Lake Powell currently sits just over 3,525 feet above sea level. And 35 feet below that threshold, the Glen Canyon Dam, which created Lake Powell, is at increased risk of damage and being unable to produce electricity for the 5 million people it serves.

“We're talking about the second-largest reservoir ever constructed by the United States," Justin Mankin, an NOAA Drought Task Force co-lead and assistant professor at Dartmouth, told Yahoo Finance. "The thing is like 200 miles long when it's full. It's held back by one of the largest concrete structures ever built by humans, the Glen Canyon Dam. So the idea that this massive structure, which I think is pretty emblematic of America's best-ever effort to kind of transform water supply in the American West,... is failing is really putting us in uncharted territory, legally and politically and socially, economically.”

Mankin added that "what we're seeing is the beginning or some point in the process of what is going to be a really long and painful collapse of the Western water economy as we know it."

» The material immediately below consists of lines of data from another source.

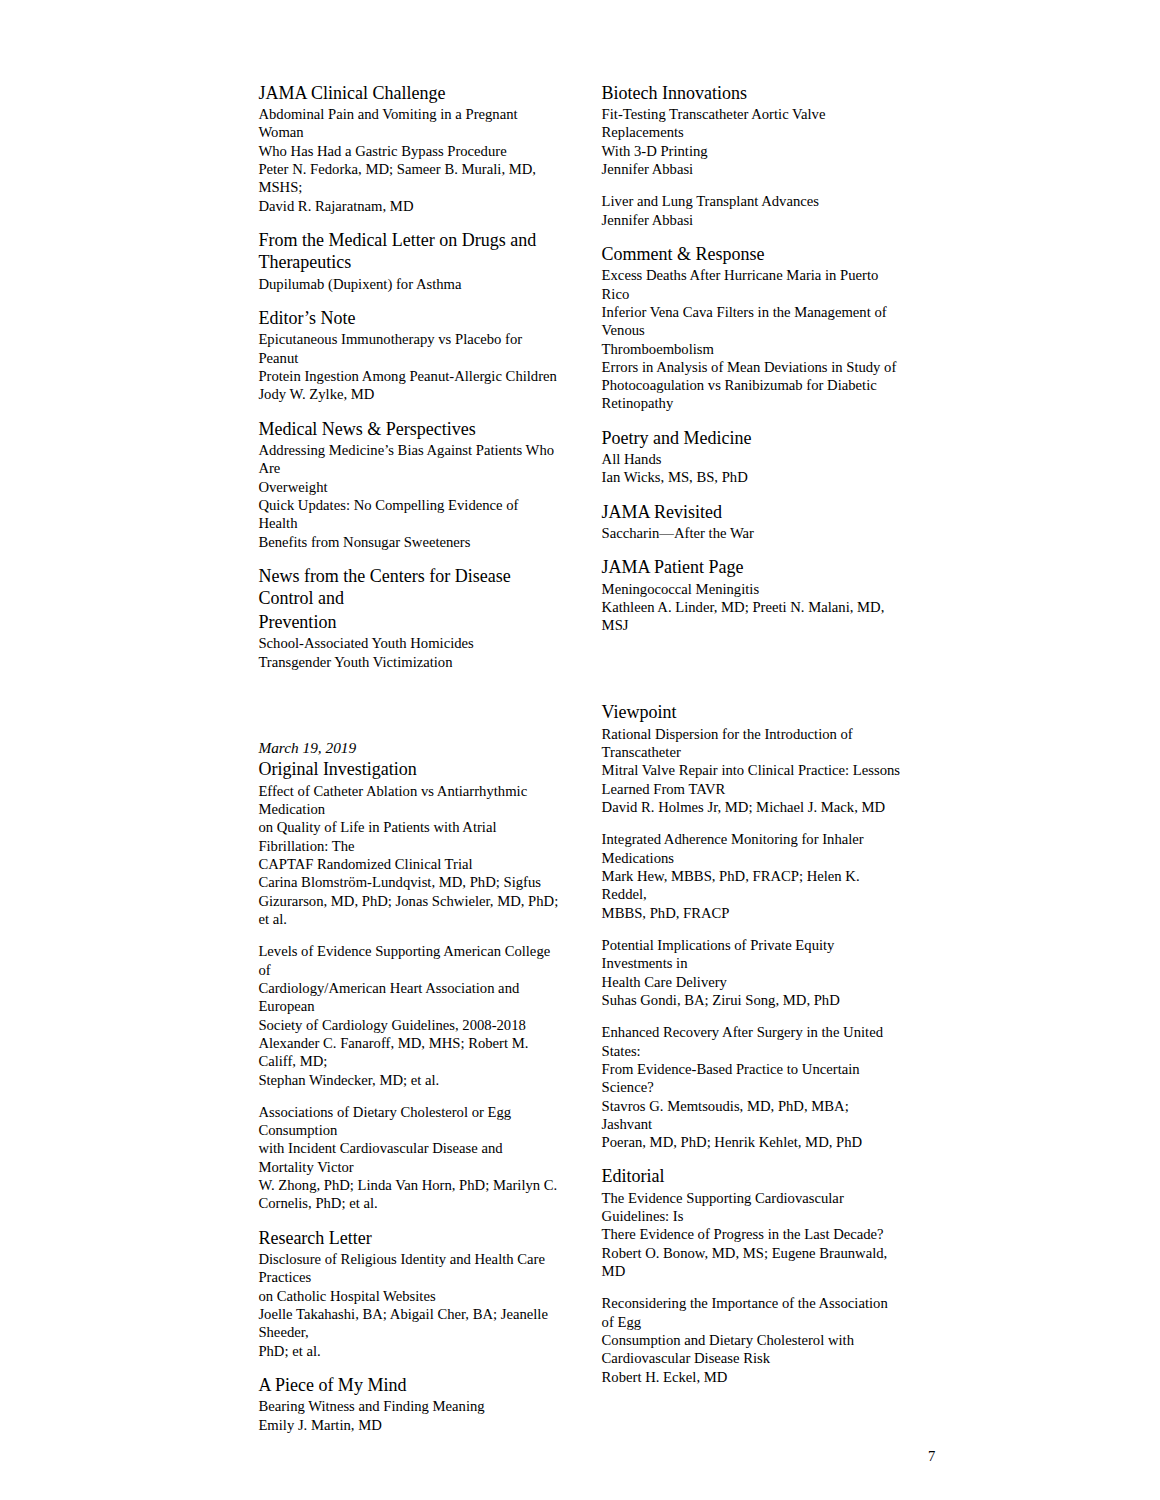JAMA Clinical Challenge
Abdominal Pain and Vomiting in a Pregnant Woman
Who Has Had a Gastric Bypass Procedure
Peter N. Fedorka, MD; Sameer B. Murali, MD, MSHS;
David R. Rajaratnam, MD
From the Medical Letter on Drugs and Therapeutics
Dupilumab (Dupixent) for Asthma
Editor’s Note
Epicutaneous Immunotherapy vs Placebo for Peanut
Protein Ingestion Among Peanut-Allergic Children
Jody W. Zylke, MD
Medical News & Perspectives
Addressing Medicine’s Bias Against Patients Who Are
Overweight
Quick Updates: No Compelling Evidence of Health
Benefits from Nonsugar Sweeteners
News from the Centers for Disease Control and
Prevention
School-Associated Youth Homicides
Transgender Youth Victimization
March 19, 2019
Original Investigation
Effect of Catheter Ablation vs Antiarrhythmic Medication
on Quality of Life in Patients with Atrial Fibrillation: The
CAPTAF Randomized Clinical Trial
Carina Blomström-Lundqvist, MD, PhD; Sigfus
Gizurarson, MD, PhD; Jonas Schwieler, MD, PhD; et al.
Levels of Evidence Supporting American College of
Cardiology/American Heart Association and European
Society of Cardiology Guidelines, 2008-2018
Alexander C. Fanaroff, MD, MHS; Robert M. Califf, MD;
Stephan Windecker, MD; et al.
Associations of Dietary Cholesterol or Egg Consumption
with Incident Cardiovascular Disease and Mortality Victor
W. Zhong, PhD; Linda Van Horn, PhD; Marilyn C.
Cornelis, PhD; et al.
Research Letter
Disclosure of Religious Identity and Health Care Practices
on Catholic Hospital Websites
Joelle Takahashi, BA; Abigail Cher, BA; Jeanelle Sheeder,
PhD; et al.
A Piece of My Mind
Bearing Witness and Finding Meaning
Emily J. Martin, MD
Biotech Innovations
Fit-Testing Transcatheter Aortic Valve Replacements
With 3-D Printing
Jennifer Abbasi
Liver and Lung Transplant Advances
Jennifer Abbasi
Comment & Response
Excess Deaths After Hurricane Maria in Puerto Rico
Inferior Vena Cava Filters in the Management of Venous
Thromboembolism
Errors in Analysis of Mean Deviations in Study of
Photocoagulation vs Ranibizumab for Diabetic
Retinopathy
Poetry and Medicine
All Hands
Ian Wicks, MS, BS, PhD
JAMA Revisited
Saccharin—After the War
JAMA Patient Page
Meningococcal Meningitis
Kathleen A. Linder, MD; Preeti N. Malani, MD, MSJ
Viewpoint
Rational Dispersion for the Introduction of Transcatheter
Mitral Valve Repair into Clinical Practice: Lessons
Learned From TAVR
David R. Holmes Jr, MD; Michael J. Mack, MD
Integrated Adherence Monitoring for Inhaler Medications
Mark Hew, MBBS, PhD, FRACP; Helen K. Reddel,
MBBS, PhD, FRACP
Potential Implications of Private Equity Investments in
Health Care Delivery
Suhas Gondi, BA; Zirui Song, MD, PhD
Enhanced Recovery After Surgery in the United States:
From Evidence-Based Practice to Uncertain Science?
Stavros G. Memtsoudis, MD, PhD, MBA; Jashvant
Poeran, MD, PhD; Henrik Kehlet, MD, PhD
Editorial
The Evidence Supporting Cardiovascular Guidelines: Is
There Evidence of Progress in the Last Decade?
Robert O. Bonow, MD, MS; Eugene Braunwald, MD
Reconsidering the Importance of the Association of Egg
Consumption and Dietary Cholesterol with
Cardiovascular Disease Risk
Robert H. Eckel, MD
7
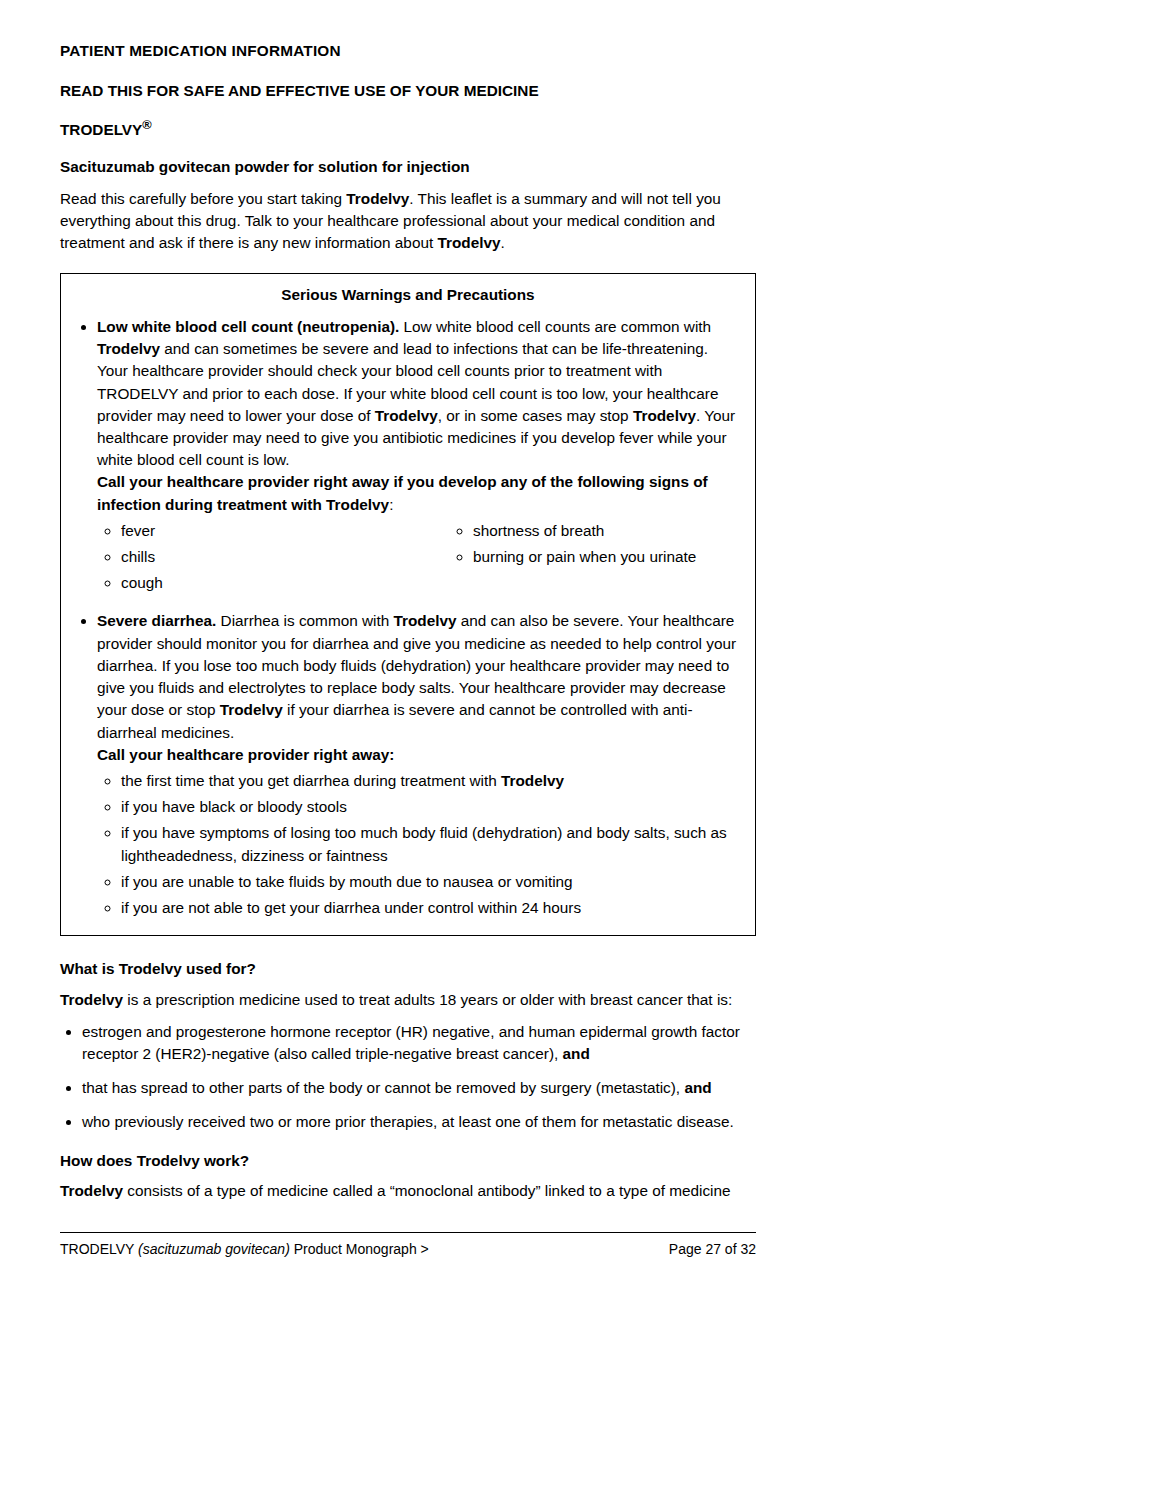PATIENT MEDICATION INFORMATION
READ THIS FOR SAFE AND EFFECTIVE USE OF YOUR MEDICINE
TRODELVY®
Sacituzumab govitecan powder for solution for injection
Read this carefully before you start taking Trodelvy. This leaflet is a summary and will not tell you everything about this drug. Talk to your healthcare professional about your medical condition and treatment and ask if there is any new information about Trodelvy.
Serious Warnings and Precautions
Low white blood cell count (neutropenia). Low white blood cell counts are common with Trodelvy and can sometimes be severe and lead to infections that can be life-threatening. Your healthcare provider should check your blood cell counts prior to treatment with TRODELVY and prior to each dose. If your white blood cell count is too low, your healthcare provider may need to lower your dose of Trodelvy, or in some cases may stop Trodelvy. Your healthcare provider may need to give you antibiotic medicines if you develop fever while your white blood cell count is low.
Call your healthcare provider right away if you develop any of the following signs of infection during treatment with Trodelvy:
fever
chills
cough
shortness of breath
burning or pain when you urinate
Severe diarrhea. Diarrhea is common with Trodelvy and can also be severe. Your healthcare provider should monitor you for diarrhea and give you medicine as needed to help control your diarrhea. If you lose too much body fluids (dehydration) your healthcare provider may need to give you fluids and electrolytes to replace body salts. Your healthcare provider may decrease your dose or stop Trodelvy if your diarrhea is severe and cannot be controlled with anti-diarrheal medicines.
Call your healthcare provider right away:
the first time that you get diarrhea during treatment with Trodelvy
if you have black or bloody stools
if you have symptoms of losing too much body fluid (dehydration) and body salts, such as lightheadedness, dizziness or faintness
if you are unable to take fluids by mouth due to nausea or vomiting
if you are not able to get your diarrhea under control within 24 hours
What is Trodelvy used for?
Trodelvy is a prescription medicine used to treat adults 18 years or older with breast cancer that is:
estrogen and progesterone hormone receptor (HR) negative, and human epidermal growth factor receptor 2 (HER2)-negative (also called triple-negative breast cancer), and
that has spread to other parts of the body or cannot be removed by surgery (metastatic), and
who previously received two or more prior therapies, at least one of them for metastatic disease.
How does Trodelvy work?
Trodelvy consists of a type of medicine called a “monoclonal antibody” linked to a type of medicine
TRODELVY (sacituzumab govitecan) Product Monograph > Page 27 of 32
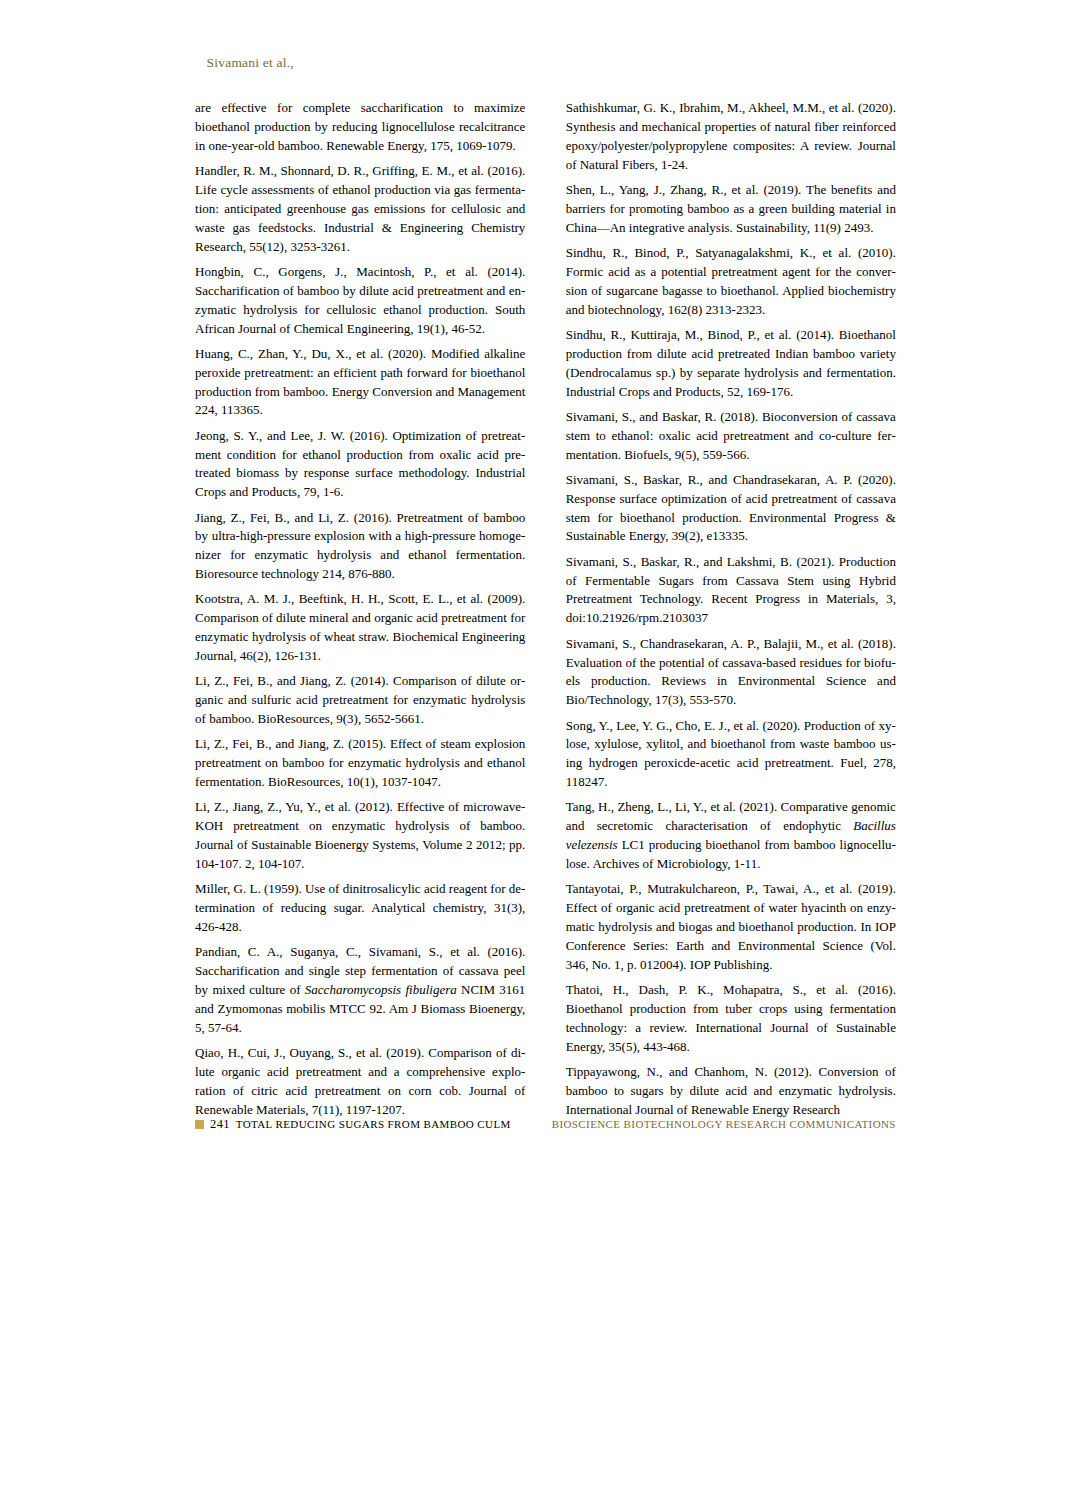Sivamani et al.,
are effective for complete saccharification to maximize bioethanol production by reducing lignocellulose recalcitrance in one-year-old bamboo. Renewable Energy, 175, 1069-1079.
Handler, R. M., Shonnard, D. R., Griffing, E. M., et al. (2016). Life cycle assessments of ethanol production via gas fermentation: anticipated greenhouse gas emissions for cellulosic and waste gas feedstocks. Industrial & Engineering Chemistry Research, 55(12), 3253-3261.
Hongbin, C., Gorgens, J., Macintosh, P., et al. (2014). Saccharification of bamboo by dilute acid pretreatment and enzymatic hydrolysis for cellulosic ethanol production. South African Journal of Chemical Engineering, 19(1), 46-52.
Huang, C., Zhan, Y., Du, X., et al. (2020). Modified alkaline peroxide pretreatment: an efficient path forward for bioethanol production from bamboo. Energy Conversion and Management 224, 113365.
Jeong, S. Y., and Lee, J. W. (2016). Optimization of pretreatment condition for ethanol production from oxalic acid pretreated biomass by response surface methodology. Industrial Crops and Products, 79, 1-6.
Jiang, Z., Fei, B., and Li, Z. (2016). Pretreatment of bamboo by ultra-high-pressure explosion with a high-pressure homogenizer for enzymatic hydrolysis and ethanol fermentation. Bioresource technology 214, 876-880.
Kootstra, A. M. J., Beeftink, H. H., Scott, E. L., et al. (2009). Comparison of dilute mineral and organic acid pretreatment for enzymatic hydrolysis of wheat straw. Biochemical Engineering Journal, 46(2), 126-131.
Li, Z., Fei, B., and Jiang, Z. (2014). Comparison of dilute organic and sulfuric acid pretreatment for enzymatic hydrolysis of bamboo. BioResources, 9(3), 5652-5661.
Li, Z., Fei, B., and Jiang, Z. (2015). Effect of steam explosion pretreatment on bamboo for enzymatic hydrolysis and ethanol fermentation. BioResources, 10(1), 1037-1047.
Li, Z., Jiang, Z., Yu, Y., et al. (2012). Effective of microwave-KOH pretreatment on enzymatic hydrolysis of bamboo. Journal of Sustainable Bioenergy Systems, Volume 2 2012; pp. 104-107. 2, 104-107.
Miller, G. L. (1959). Use of dinitrosalicylic acid reagent for determination of reducing sugar. Analytical chemistry, 31(3), 426-428.
Pandian, C. A., Suganya, C., Sivamani, S., et al. (2016). Saccharification and single step fermentation of cassava peel by mixed culture of Saccharomycopsis fibuligera NCIM 3161 and Zymomonas mobilis MTCC 92. Am J Biomass Bioenergy, 5, 57-64.
Qiao, H., Cui, J., Ouyang, S., et al. (2019). Comparison of dilute organic acid pretreatment and a comprehensive exploration of citric acid pretreatment on corn cob. Journal of Renewable Materials, 7(11), 1197-1207.
Sathishkumar, G. K., Ibrahim, M., Akheel, M.M., et al. (2020). Synthesis and mechanical properties of natural fiber reinforced epoxy/polyester/polypropylene composites: A review. Journal of Natural Fibers, 1-24.
Shen, L., Yang, J., Zhang, R., et al. (2019). The benefits and barriers for promoting bamboo as a green building material in China—An integrative analysis. Sustainability, 11(9) 2493.
Sindhu, R., Binod, P., Satyanagalakshmi, K., et al. (2010). Formic acid as a potential pretreatment agent for the conversion of sugarcane bagasse to bioethanol. Applied biochemistry and biotechnology, 162(8) 2313-2323.
Sindhu, R., Kuttiraja, M., Binod, P., et al. (2014). Bioethanol production from dilute acid pretreated Indian bamboo variety (Dendrocalamus sp.) by separate hydrolysis and fermentation. Industrial Crops and Products, 52, 169-176.
Sivamani, S., and Baskar, R. (2018). Bioconversion of cassava stem to ethanol: oxalic acid pretreatment and co-culture fermentation. Biofuels, 9(5), 559-566.
Sivamani, S., Baskar, R., and Chandrasekaran, A. P. (2020). Response surface optimization of acid pretreatment of cassava stem for bioethanol production. Environmental Progress & Sustainable Energy, 39(2), e13335.
Sivamani, S., Baskar, R., and Lakshmi, B. (2021). Production of Fermentable Sugars from Cassava Stem using Hybrid Pretreatment Technology. Recent Progress in Materials, 3, doi:10.21926/rpm.2103037
Sivamani, S., Chandrasekaran, A. P., Balajii, M., et al. (2018). Evaluation of the potential of cassava-based residues for biofuels production. Reviews in Environmental Science and Bio/Technology, 17(3), 553-570.
Song, Y., Lee, Y. G., Cho, E. J., et al. (2020). Production of xylose, xylulose, xylitol, and bioethanol from waste bamboo using hydrogen peroxicde-acetic acid pretreatment. Fuel, 278, 118247.
Tang, H., Zheng, L., Li, Y., et al. (2021). Comparative genomic and secretomic characterisation of endophytic Bacillus velezensis LC1 producing bioethanol from bamboo lignocellulose. Archives of Microbiology, 1-11.
Tantayotai, P., Mutrakulchareon, P., Tawai, A., et al. (2019). Effect of organic acid pretreatment of water hyacinth on enzymatic hydrolysis and biogas and bioethanol production. In IOP Conference Series: Earth and Environmental Science (Vol. 346, No. 1, p. 012004). IOP Publishing.
Thatoi, H., Dash, P. K., Mohapatra, S., et al. (2016). Bioethanol production from tuber crops using fermentation technology: a review. International Journal of Sustainable Energy, 35(5), 443-468.
Tippayawong, N., and Chanhom, N. (2012). Conversion of bamboo to sugars by dilute acid and enzymatic hydrolysis. International Journal of Renewable Energy Research
241 Total Reducing Sugars from Bamboo Culm
Bioscience Biotechnology Research Communications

A jboat glides along Lake Powell on Wednesday, August 25, 2021. (Photo by Bill Clark/CQ-Roll Call, Inc via Getty Images)
A jboat glides along Lake Powell on Wednesday, August 25, 2021. (Photo by Bill Clark/CQ-Roll Call, Inc via Getty Images) · Bill Clark via Getty Images

Since 2000, the Western U.S. has been facing the worst 22-year drought in 1,200 years, the severity of which has been at least partially attributed to human-caused climate change. According to a report by NOAA's Drought Task Force, the economic losses from the drought in 2020 alone amount to between $515 million and $1.3 billion. When wildfires are factored in — since drought can be a catalyst for fires and fuel their spread — the costs rise to between $11.4 billion and $23 billion.

California, Colorado, New Mexico, Utah, Arizona, and the Navajo Nation have all declared drought states of emergency as of 2021.

"This is just another year in a long string of drought, and it just had a compounding and cascading effect on the environment here," Andrew Hoell, a meteorologist at the NOAA Physical Sciences Labratory and co-lead of the NOAA Drought Task Force, told Yahoo Finance.

Low precipitation and high temperatures over a period of time "depletes your resilience, depletes your water resources," Hoell added. "And this is really where we're at right now where we're seeing lower reservoir levels, lower river flows... so there's just a lot of things going on that are really producing a really bad situation in a lot of different ways."